How to Protect Yourself as a Company Director During Financial Distress

How to Protect Yourself as a Company Director During Financial Distress

When your company faces financial difficulties, it is not just the business that is affected. As a director, the decisions you make carry legal and personal consequences. Acting early and responsibly can protect your professional position and personal interests.

This guide outlines the key actions you can take to stay compliant and minimise risk during times of financial stress.

Understand Your Legal Responsibilities

When a company becomes insolvent, a director’s legal duty shifts. Your responsibility is no longer to shareholders but to the company’s creditors. That means every decision must consider whether it could worsen the position of those creditors.

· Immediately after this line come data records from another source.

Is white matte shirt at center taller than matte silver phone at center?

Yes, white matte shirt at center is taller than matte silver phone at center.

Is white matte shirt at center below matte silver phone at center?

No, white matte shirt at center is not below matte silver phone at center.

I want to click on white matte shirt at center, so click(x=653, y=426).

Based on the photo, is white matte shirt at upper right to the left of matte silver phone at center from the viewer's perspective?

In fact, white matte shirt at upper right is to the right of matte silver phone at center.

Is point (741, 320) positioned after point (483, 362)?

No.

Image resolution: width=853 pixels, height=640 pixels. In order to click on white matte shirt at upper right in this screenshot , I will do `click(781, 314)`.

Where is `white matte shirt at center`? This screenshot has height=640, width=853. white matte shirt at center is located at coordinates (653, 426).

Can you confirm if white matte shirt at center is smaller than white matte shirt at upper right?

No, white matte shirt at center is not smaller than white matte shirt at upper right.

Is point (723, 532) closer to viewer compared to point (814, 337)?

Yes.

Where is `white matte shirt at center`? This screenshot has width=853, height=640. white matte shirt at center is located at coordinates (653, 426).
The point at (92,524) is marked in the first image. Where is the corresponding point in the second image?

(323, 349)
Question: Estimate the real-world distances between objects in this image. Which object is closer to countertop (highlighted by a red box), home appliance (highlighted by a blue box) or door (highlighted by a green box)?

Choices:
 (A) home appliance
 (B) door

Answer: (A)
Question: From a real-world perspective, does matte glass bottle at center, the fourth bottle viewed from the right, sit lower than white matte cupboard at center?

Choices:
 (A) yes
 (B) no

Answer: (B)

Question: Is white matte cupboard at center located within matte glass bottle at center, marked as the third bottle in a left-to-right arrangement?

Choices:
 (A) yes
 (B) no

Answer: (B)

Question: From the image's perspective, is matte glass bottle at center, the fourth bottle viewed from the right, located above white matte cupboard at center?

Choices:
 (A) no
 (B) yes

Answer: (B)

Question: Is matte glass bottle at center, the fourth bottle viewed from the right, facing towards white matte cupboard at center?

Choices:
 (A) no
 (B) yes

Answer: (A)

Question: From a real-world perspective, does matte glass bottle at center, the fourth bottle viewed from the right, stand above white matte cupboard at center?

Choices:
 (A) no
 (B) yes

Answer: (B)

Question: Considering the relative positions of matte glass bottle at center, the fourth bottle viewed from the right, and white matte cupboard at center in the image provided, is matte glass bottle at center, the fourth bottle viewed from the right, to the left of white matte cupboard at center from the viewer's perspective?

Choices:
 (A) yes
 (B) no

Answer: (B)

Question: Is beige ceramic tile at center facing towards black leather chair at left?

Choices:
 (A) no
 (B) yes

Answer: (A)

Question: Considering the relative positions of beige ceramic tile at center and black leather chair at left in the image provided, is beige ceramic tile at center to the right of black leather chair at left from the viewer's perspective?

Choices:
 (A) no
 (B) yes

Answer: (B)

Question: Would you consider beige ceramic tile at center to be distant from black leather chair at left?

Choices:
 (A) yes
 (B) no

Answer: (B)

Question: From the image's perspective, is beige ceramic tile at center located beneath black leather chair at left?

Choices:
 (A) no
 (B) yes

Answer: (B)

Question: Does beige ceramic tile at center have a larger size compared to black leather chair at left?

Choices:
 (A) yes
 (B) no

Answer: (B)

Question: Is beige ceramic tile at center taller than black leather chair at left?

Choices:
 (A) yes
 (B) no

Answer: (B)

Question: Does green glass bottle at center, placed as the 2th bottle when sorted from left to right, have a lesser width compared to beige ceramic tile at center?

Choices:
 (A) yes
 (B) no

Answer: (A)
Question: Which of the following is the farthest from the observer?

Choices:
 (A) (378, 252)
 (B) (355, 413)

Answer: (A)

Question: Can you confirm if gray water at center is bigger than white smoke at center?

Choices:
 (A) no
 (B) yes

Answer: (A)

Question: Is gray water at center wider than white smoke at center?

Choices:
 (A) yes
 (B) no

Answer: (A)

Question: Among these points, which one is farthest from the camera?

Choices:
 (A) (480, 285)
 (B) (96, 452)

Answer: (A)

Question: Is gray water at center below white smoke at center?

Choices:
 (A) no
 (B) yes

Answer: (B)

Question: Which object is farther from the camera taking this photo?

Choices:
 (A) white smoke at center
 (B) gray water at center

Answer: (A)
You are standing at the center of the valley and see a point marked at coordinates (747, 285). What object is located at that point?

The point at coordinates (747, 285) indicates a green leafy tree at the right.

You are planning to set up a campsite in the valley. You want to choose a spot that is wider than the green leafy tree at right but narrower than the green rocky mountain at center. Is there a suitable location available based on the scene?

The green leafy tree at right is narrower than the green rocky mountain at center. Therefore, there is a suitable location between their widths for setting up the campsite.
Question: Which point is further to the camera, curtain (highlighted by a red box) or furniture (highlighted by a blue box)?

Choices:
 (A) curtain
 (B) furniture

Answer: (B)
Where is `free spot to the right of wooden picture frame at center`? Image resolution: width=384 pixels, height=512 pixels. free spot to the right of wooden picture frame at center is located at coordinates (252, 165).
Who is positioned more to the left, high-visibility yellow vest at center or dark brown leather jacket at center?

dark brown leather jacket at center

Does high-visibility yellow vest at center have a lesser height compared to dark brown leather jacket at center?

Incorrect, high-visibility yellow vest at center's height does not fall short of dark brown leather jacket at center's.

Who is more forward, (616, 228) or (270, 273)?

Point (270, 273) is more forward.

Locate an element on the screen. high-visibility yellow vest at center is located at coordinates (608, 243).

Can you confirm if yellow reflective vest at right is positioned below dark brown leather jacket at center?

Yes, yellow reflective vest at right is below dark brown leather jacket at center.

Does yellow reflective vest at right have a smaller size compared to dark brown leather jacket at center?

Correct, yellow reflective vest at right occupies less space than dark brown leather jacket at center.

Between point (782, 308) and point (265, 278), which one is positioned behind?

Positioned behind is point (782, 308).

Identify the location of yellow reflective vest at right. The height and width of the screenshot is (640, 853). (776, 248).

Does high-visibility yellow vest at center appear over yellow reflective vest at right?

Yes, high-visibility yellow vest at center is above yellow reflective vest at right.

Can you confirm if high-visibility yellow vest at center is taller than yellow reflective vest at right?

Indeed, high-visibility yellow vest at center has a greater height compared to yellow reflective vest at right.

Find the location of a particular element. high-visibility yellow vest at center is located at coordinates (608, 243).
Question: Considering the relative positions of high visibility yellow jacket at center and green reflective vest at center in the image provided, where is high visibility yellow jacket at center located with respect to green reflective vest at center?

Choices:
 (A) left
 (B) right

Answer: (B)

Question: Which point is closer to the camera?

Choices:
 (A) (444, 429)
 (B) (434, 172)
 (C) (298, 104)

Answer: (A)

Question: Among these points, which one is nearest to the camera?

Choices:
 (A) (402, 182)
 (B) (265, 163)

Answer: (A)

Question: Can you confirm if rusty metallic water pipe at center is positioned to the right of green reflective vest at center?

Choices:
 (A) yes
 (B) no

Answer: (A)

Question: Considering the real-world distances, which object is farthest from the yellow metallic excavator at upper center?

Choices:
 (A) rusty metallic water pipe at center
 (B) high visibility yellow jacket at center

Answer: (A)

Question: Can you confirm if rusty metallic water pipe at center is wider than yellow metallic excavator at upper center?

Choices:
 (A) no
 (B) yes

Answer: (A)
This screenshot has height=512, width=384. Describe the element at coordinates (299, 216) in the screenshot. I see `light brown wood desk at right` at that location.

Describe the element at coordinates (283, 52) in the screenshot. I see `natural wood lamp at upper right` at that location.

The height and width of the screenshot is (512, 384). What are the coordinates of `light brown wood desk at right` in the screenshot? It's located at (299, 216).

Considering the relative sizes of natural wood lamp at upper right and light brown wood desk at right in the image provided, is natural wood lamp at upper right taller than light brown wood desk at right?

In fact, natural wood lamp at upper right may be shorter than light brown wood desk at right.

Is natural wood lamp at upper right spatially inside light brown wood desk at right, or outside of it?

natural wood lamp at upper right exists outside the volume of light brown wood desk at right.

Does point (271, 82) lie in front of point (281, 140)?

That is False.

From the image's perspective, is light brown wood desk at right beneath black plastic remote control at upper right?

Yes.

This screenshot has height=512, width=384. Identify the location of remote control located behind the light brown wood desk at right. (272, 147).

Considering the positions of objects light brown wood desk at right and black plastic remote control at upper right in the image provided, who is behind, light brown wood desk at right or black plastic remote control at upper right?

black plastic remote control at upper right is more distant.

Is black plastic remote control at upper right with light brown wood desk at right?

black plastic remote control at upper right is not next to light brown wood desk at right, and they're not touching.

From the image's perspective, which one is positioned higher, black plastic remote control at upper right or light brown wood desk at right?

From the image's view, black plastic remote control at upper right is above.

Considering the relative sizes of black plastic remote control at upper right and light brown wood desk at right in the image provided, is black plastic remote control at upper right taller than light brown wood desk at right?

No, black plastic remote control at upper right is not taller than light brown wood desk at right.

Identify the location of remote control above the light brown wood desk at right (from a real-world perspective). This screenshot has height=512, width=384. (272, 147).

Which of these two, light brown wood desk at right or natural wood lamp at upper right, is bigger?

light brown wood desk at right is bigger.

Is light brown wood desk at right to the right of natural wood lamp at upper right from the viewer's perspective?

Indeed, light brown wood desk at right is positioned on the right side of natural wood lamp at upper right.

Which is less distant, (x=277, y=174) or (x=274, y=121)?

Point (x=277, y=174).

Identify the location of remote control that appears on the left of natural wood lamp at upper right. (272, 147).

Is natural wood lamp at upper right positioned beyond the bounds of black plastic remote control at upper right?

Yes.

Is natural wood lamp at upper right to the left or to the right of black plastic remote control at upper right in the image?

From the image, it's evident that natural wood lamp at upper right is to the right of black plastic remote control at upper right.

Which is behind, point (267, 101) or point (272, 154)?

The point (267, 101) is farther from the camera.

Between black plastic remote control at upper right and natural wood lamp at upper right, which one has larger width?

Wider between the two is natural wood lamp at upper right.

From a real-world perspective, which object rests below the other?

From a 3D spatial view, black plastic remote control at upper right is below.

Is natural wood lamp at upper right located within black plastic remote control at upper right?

Trading without a realistic chance of paying debts, taking on new borrowing, or making selective payments can all expose you to claims of wrongful trading. These are serious matters that can lead to disqualification or personal liability.

The most effective way to protect yourself is to understand these duties clearly and act in accordance with them from the first signs of trouble.

Review Your Company’s Financial Position Regularly

In times of financial uncertainty, it is essential to have a clear and up-to-date understanding of the company’s financial health. This means examining cash flow, outstanding debts, and the ability to meet financial obligations in the near future.

More than two-thirds of businesses reported some form of concern when looking ahead to April 2025. This reflects the level of caution among directors across the UK and reinforces the need for accurate, current financial information.

Avoid relying on assumptions or outdated figures. Request current management accounts, assess liabilities, and monitor creditor pressure closely. Record financial reviews and board discussions in writing.

If the company is nearing insolvency, this level of insight will support informed and responsible decision-making.

Be Cautious with Personal Guarantees

Personal guarantees are often signed to secure business loans or supplier agreements. While they may be common, they can leave directors personally liable if the company cannot meet its obligations.

During periods of financial stress, think very carefully before offering or renewing any personal guarantees. Where possible, explore alternative forms of security or negotiate terms that reduce your personal exposure.

If you have already given guarantees, seek professional advice to understand how they may affect you if the business enters insolvency.

Address Financial Problems Early

It is natural to want to protect your business and hope for improvement. But waiting too long to act often leads to worse outcomes. Financial pressure tends to increase, creditor demands become more urgent, and the company’s options reduce.

Delaying action can also raise concerns about your conduct if the company later enters liquidation. Taking steps early shows you know your responsibilities and do what you can to protect creditors.

Speak to your accountant or an insolvency expert as soon as warning signs appear. There is no benefit to waiting.

Avoid Favouring One Creditor over Others

When funds are tight, it may feel necessary to pay the most vocal creditors or those with whom you have a personal connection. However, doing so when the company is insolvent or close to it may result in a claim of unfair preference.

This is particularly serious if the payment disadvantages other creditors or appears to protect a director’s own interests. It may be challenged later in a liquidation and could impact your standing as a director.

Ensure any payments made during this period are justifiable, properly documented, and advised on by a professional.

Keep Detailed Records of Key Decisions

In a liquidation process, the conduct of directors will be reviewed by the appointed liquidator. They will look at decisions made in the lead up to insolvency and whether directors fulfilled their duties.

Protect yourself by keeping detailed records of director meetings, financial reviews, legal advice received, and all actions taken. This transparency can make a significant difference if your conduct is ever questioned.

Well-kept records are one of the clearest ways to show you acted in good faith and with the interests of creditors in mind.

Involve Fellow Directors and Shareholders

Financial stress can lead to difficult decisions. Involving your fellow directors and shareholders in these conversations helps ensure balanced thinking and shared accountability.

Do not try to carry the burden alone. Share updates, agree on next steps, and formally document key discussions. This collaborative approach strengthens decision-making and helps demonstrate that you acted responsibly throughout.

Seek Expert Insolvency Advice

When insolvency becomes a risk, the support of a licensed insolvency practitioner is essential. They can assess your company’s financial position and explain what actions you should take as a director.

Whether your company can continue or needs to close, you will benefit from having a clear strategy in place. In some cases, a Creditors’ Voluntary Liquidation may be the most appropriate route. If so, acting early and in line with professional insolvency advice can protect you from personal liability and ensure a smooth process.

Take Proactive Steps to Protect Your Position

Financial distress is challenging but manageable when approached correctly. Directors who understand their duties, act promptly, and seek the right advice are far more likely to achieve a fair and professional outcome.